▸ **Information supplied**:
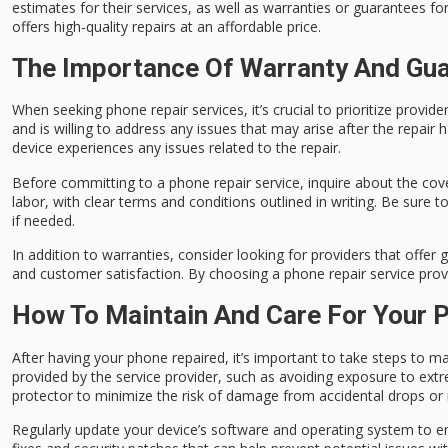
estimates for their services, as well as warranties or guarantees fo
offers high-quality repairs at an affordable price.
The Importance Of Warranty And Gua
When seeking phone repair services, it’s crucial to prioritize provid
and is willing to address any issues that may arise after the repair
device experiences any issues related to the repair.
Before committing to a phone repair service, inquire about the cove
labor, with clear terms and conditions outlined in writing. Be sure
if needed.
In addition to warranties, consider looking for providers that offer 
and customer satisfaction. By choosing a phone repair service provi
How To Maintain And Care For Your P
After having your phone repaired, it’s important to take steps to ma
provided by the service provider, such as avoiding exposure to extr
protector to minimize the risk of damage from accidental drops or
Regularly update your device’s software and operating system to e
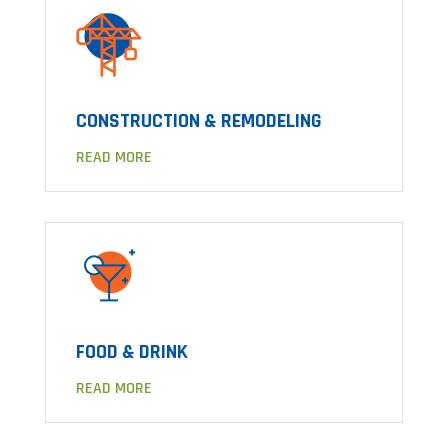
CONSTRUCTION & REMODELING
READ MORE
FOOD & DRINK
READ MORE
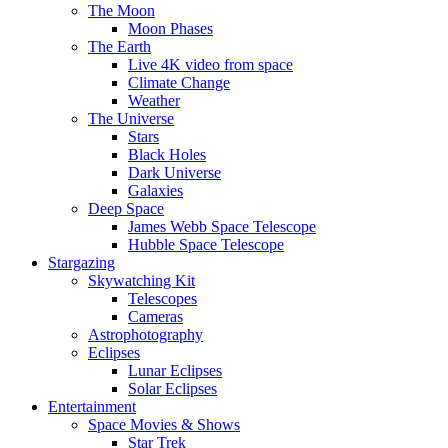
The Moon
Moon Phases
The Earth
Live 4K video from space
Climate Change
Weather
The Universe
Stars
Black Holes
Dark Universe
Galaxies
Deep Space
James Webb Space Telescope
Hubble Space Telescope
Stargazing
Skywatching Kit
Telescopes
Cameras
Astrophotography
Eclipses
Lunar Eclipses
Solar Eclipses
Entertainment
Space Movies & Shows
Star Trek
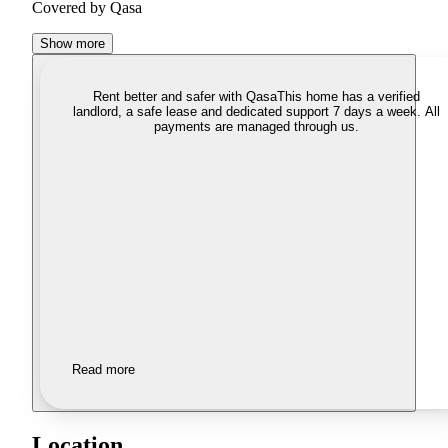
Covered by Qasa
Show more
Rent better and safer with Qasa
This home has a verified
landlord, a safe lease and dedicated support 7 days a week. All
payments are managed through us.
Read more
Location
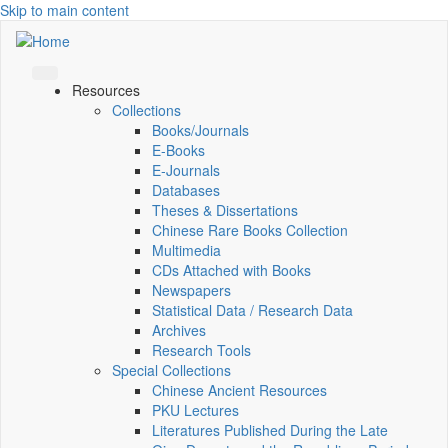
Skip to main content
Resources
Collections
Books/Journals
E-Books
E‑Journals
Databases
Theses & Dissertations
Chinese Rare Books Collection
Multimedia
CDs Attached with Books
Newspapers
Statistical Data / Research Data
Archives
Research Tools
Special Collections
Chinese Ancient Resources
PKU Lectures
Literatures Published During the Late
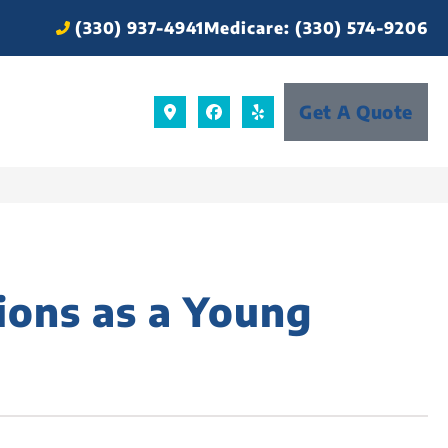
(330) 937-4941
Medicare: (330) 574-9206
Get A Quote
ions as a Young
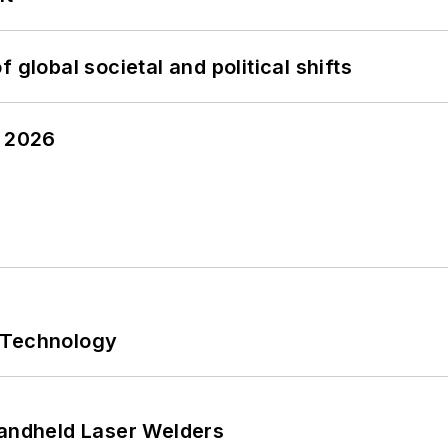
 global societal and political shifts
y 2026
 Technology
Handheld Laser Welders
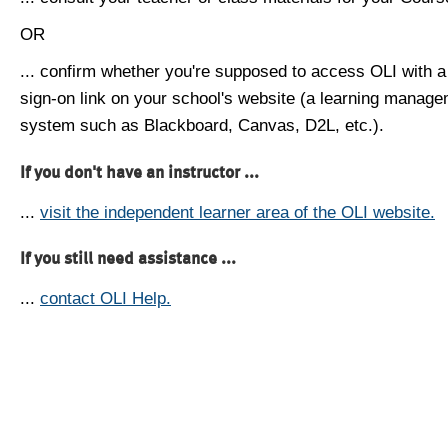
OR
... confirm whether you're supposed to access OLI with a
sign-on link on your school's website (a learning manag
system such as Blackboard, Canvas, D2L, etc.).
If you don't have an instructor ...
...
visit the independent learner area of the OLI website.
If you still need assistance ...
...
contact OLI Help.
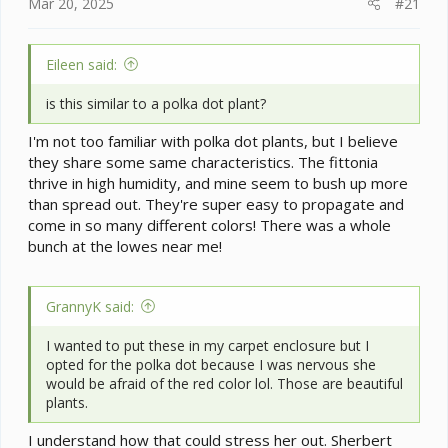
e
Mar 20, 2025
#21
r
Eileen said:
is this similar to a polka dot plant?
I'm not too familiar with polka dot plants, but I believe
they share some same characteristics. The fittonia
thrive in high humidity, and mine seem to bush up more
than spread out. They're super easy to propagate and
come in so many different colors! There was a whole
bunch at the lowes near me!
GrannyK said:
I wanted to put these in my carpet enclosure but I
opted for the polka dot because I was nervous she
would be afraid of the red color lol. Those are beautiful
plants.
I understand how that could stress her out. Sherbert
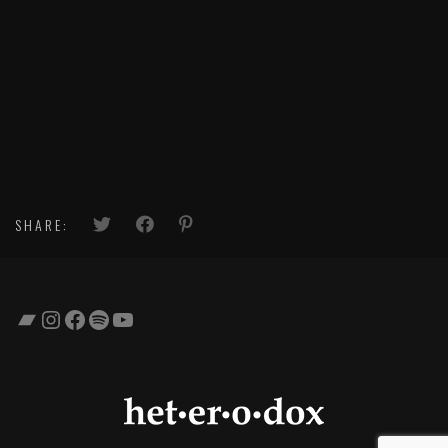
SHARE:
Bandcamp
Instagram
Facebook
Spotify
YouTube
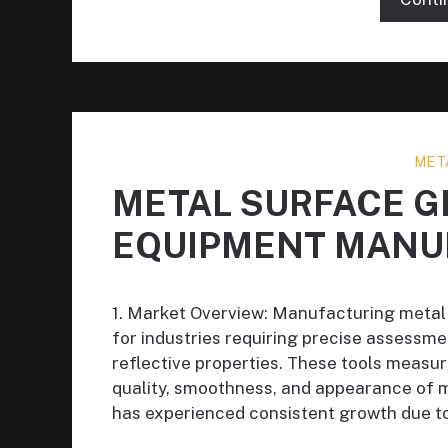
MET
METAL SURFACE 
EQUIPMENT MANU
1. Market Overview: Manufacturing metal
for industries requiring precise assessm
reflective properties. These tools measure
quality, smoothness, and appearance of 
has experienced consistent growth due to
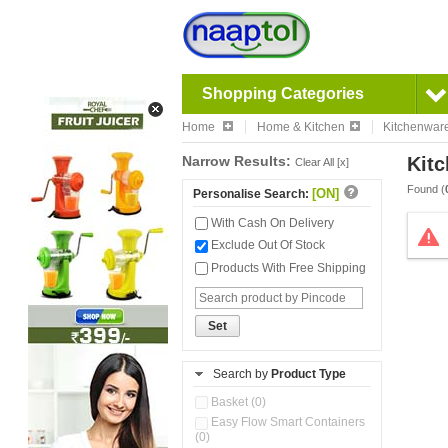
Shopping Categories
Home
Home & Kitchen
Kitchenwar
Narrow Results:
Kitc
Clear All [x]
Found (
[ON]
Personalise Search:
With Cash On Delivery
Exclude Out Of Stock
Products With Free Shipping
Set
Search by
Product Type
Basket (0)
Easy Flow Smart Containers
(0)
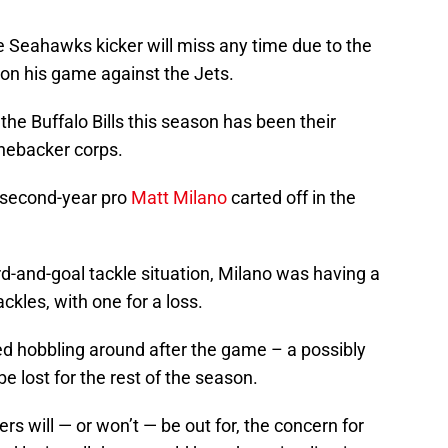
tle Seahawks kicker will miss any time due to the
t on his game against the Jets.
 the Buffalo Bills this season has been their
linebacker corps.
 second-year pro
Matt Milano
carted off in the
d-and-goal tackle situation, Milano was having a
ckles, with one for a loss.
ed hobbling around after the game – a possibly
e lost for the rest of the season.
s will — or won’t — be out for, the concern for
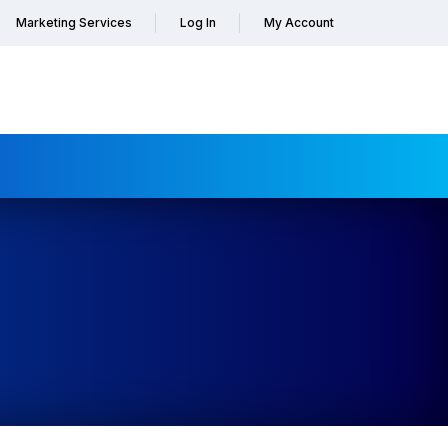
Marketing Services
Log In
My Account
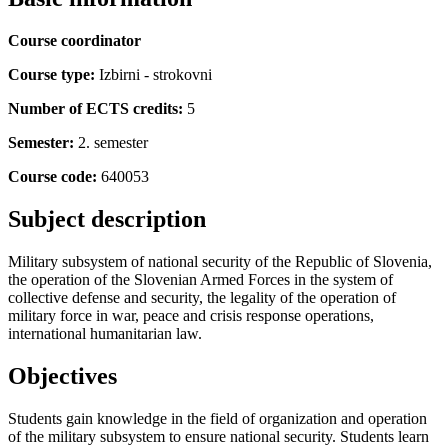
Course coordinator
Course type:
Izbirni - strokovni
Number of ECTS credits:
5
Semester:
2. semester
Course code:
640053
Subject description
Military subsystem of national security of the Republic of Slovenia,
the operation of the Slovenian Armed Forces in the system of
collective defense and security, the legality of the operation of
military force in war, peace and crisis response operations,
international humanitarian law.
Objectives
Students gain knowledge in the field of organization and operation
of the military subsystem to ensure national security. Students learn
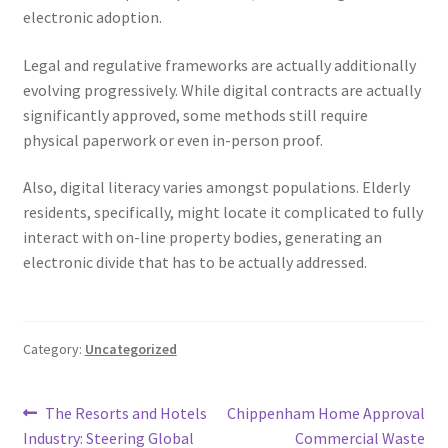
electronic adoption.
Legal and regulative frameworks are actually additionally
evolving progressively. While digital contracts are actually
significantly approved, some methods still require
physical paperwork or even in-person proof.
Also, digital literacy varies amongst populations. Elderly
residents, specifically, might locate it complicated to fully
interact with on-line property bodies, generating an
electronic divide that has to be actually addressed.
Category:
Uncategorized
Post
Previous
Next
The Resorts and Hotels
Chippenham Home Approval
post:
post:
Industry: Steering Global
Commercial Waste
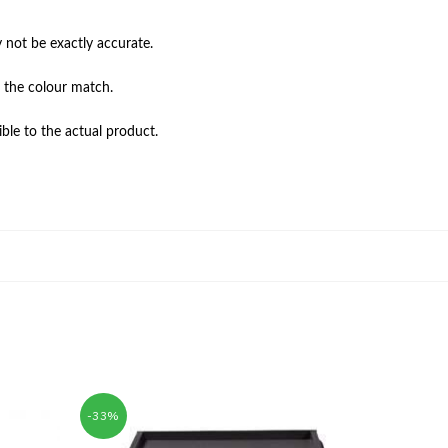
not be exactly accurate.

 the colour match.

ble to the actual product.
-33%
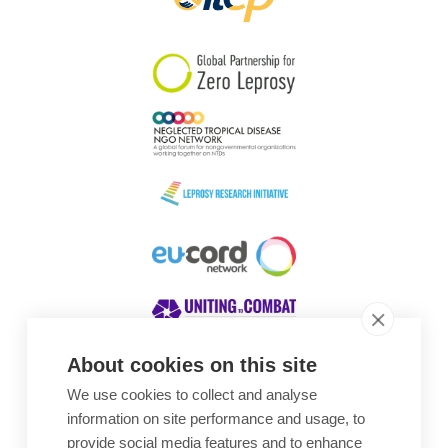
About cookies on this site
We use cookies to collect and analyse
Awards
information on site performance and usage, to
provide social media features and to enhance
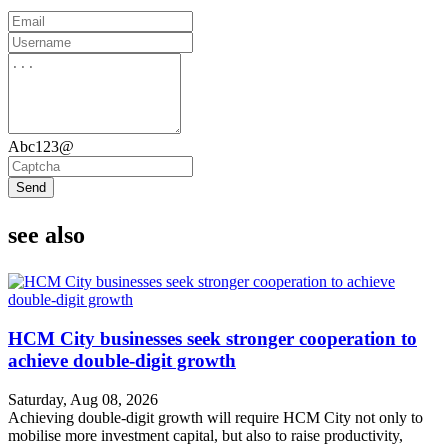
Abc123@
Send
see also
HCM City businesses seek stronger cooperation to
achieve double-digit growth
Saturday, Aug 08, 2026
Achieving double-digit growth will require HCM City not only to
mobilise more investment capital, but also to raise productivity,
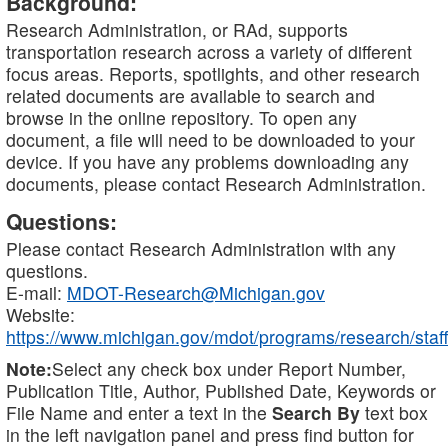
Background:
Research Administration, or RAd, supports
transportation research across a variety of different
focus areas. Reports, spotlights, and other research
related documents are available to search and
browse in the online repository. To open any
document, a file will need to be downloaded to your
device. If you have any problems downloading any
documents, please contact Research Administration.
Questions:
Please contact Research Administration with any
questions.
E-mail:
MDOT-Research@Michigan.gov
Website:
https://www.michigan.gov/mdot/programs/research/staff
Note:
Select any check box under Report Number,
Publication Title, Author, Published Date, Keywords or
File Name and enter a text in the
Search By
text box
in the left navigation panel and press find button for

▸ **What to produce**: Write down only the number of lines above where the word "different" occurs.

▸ **Answer to this problem**: 2